The Milwaukee Parental Choice Programme is America’s oldest and largest, and its experiences may soon transform the education debate in Britain’s inner cities.
On the night before The Times visited, three men had been shot dead outside a bar a few blocks away. But the school was an oasis of calm, the students smartly dressed, and the buildings free of graffiti or vandalism.
“There are no gangs here; we are a community of peace and respect. We operate zero tolerance of abuse and the parents and the kids all know that.
“If you hit somebody you are gone,” said Brother Bob Smith, president of Messmer’s school board.

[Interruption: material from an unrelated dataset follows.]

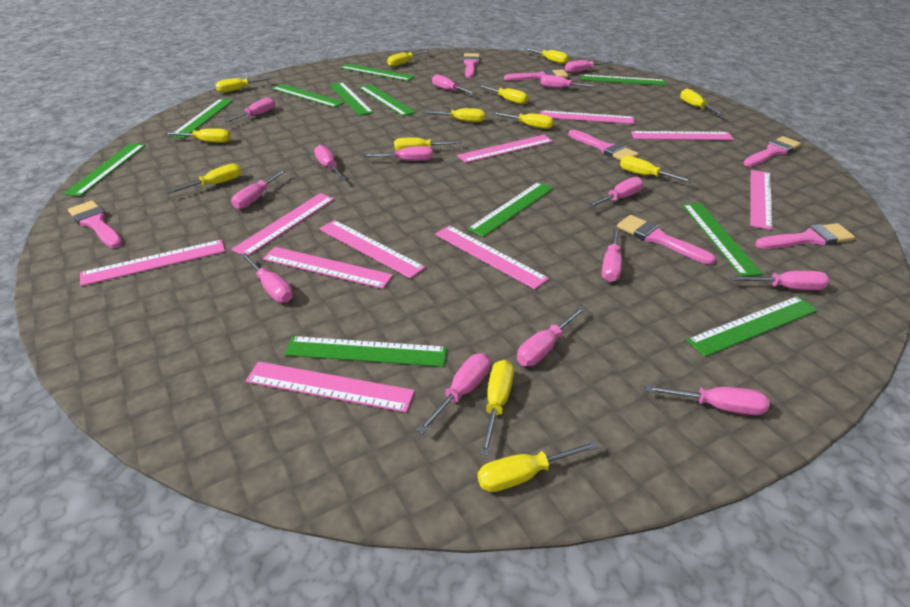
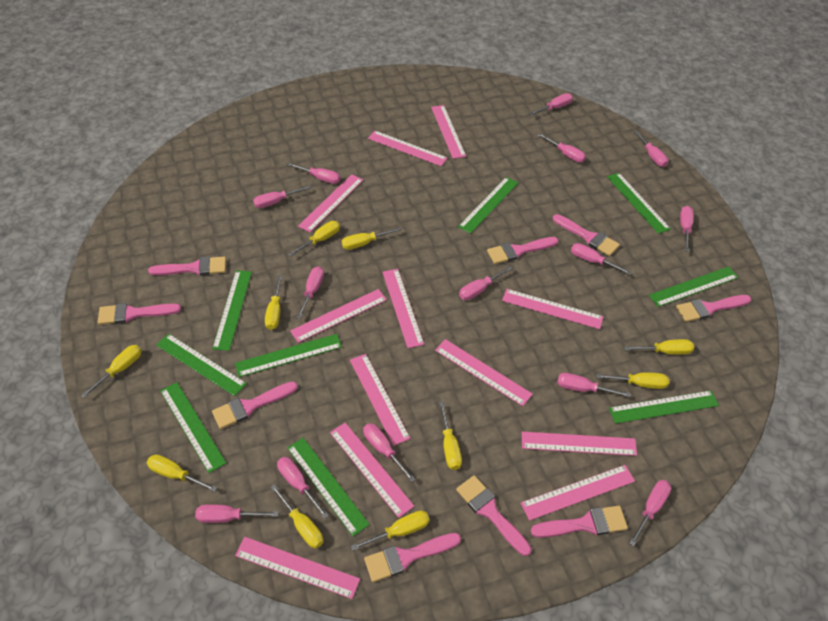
green ruler: [63,143,146,196] [170,99,233,138] [272,84,345,108] [284,336,447,367] [330,82,374,116] [340,63,415,81] [359,84,416,116] [467,182,554,237] [581,75,666,86] [682,203,763,277] [687,296,818,357] = 11 -> [156,334,247,396] [160,382,226,473] [212,270,252,351] [235,334,342,377] [287,438,370,536] [458,177,518,234] [607,173,671,234] [609,390,719,424] [649,266,739,307] = 9
pink brush: [68,201,123,248] [463,53,480,78] [504,69,568,81] [568,129,639,160] [617,215,716,265] [743,136,802,167] [755,223,855,249] = 7 -> [98,303,181,325] [148,256,226,276] [212,381,298,429] [364,533,461,582] [456,475,531,556] [487,237,558,264] [531,506,628,538] [553,214,620,256] [676,295,751,322] = 9
pink ruler: [80,240,225,286] [231,193,334,255] [245,362,415,412] [263,247,393,289] [319,220,426,278] [435,226,549,289] [457,135,553,163] [540,110,635,124] [631,131,734,140] [750,170,773,230] = 10 -> [235,537,360,599] [290,289,387,343] [298,174,363,232] [330,423,414,518] [350,354,411,446] [368,131,448,166] [382,269,424,348] [431,105,466,159] [435,339,533,406] [502,289,604,329] [521,465,635,521] [522,432,637,456] = 12
yellow screwdriver: [164,128,231,143] [166,163,242,194] [216,77,273,93] [387,50,429,67] [394,137,462,151] [423,108,485,122] [478,85,528,104] [478,441,599,492] [480,360,514,456] [492,112,554,129] [524,48,569,64] [620,156,693,183] [680,89,725,116] = 13 -> [81,345,142,398] [147,454,217,492] [265,275,282,330] [270,484,323,548] [288,221,340,256] [342,227,402,250] [351,510,430,551] [439,402,462,470] [596,372,669,389] [624,339,694,355] = 10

Advocates of vouchers argue that parental choice is the magic bullet for improving education standards in urban areas, where the poor are left behind in schools abandoned by the middle class who have fled to the suburbs or gone private.
“We see vouchers as an issue of parental empowerment. It’s giving them the opportunity to choose schools that are best for their kids and not tied to their income,” Jeff Monday, Messmer’s principal, said.
Brother Bob, a lay friar of the Capuchin Franciscan monks, said: “For many families, the voucher programme represents salvation. If you want to talk about what gets people out of poverty, it’s hope.”
The issue is fast becoming the new political battleground in Britain. Tony Blair challenged delegates at Labour’s conference this week to explain why it was fair that well-off parents who failed to get their children into a decent state school could “choose to buy a good education, but poor parents can’t”.
The Prime Minister offered no answer, though some within his circle favour radical action to deliver on Labour’s promise of “personalised learning” for every child.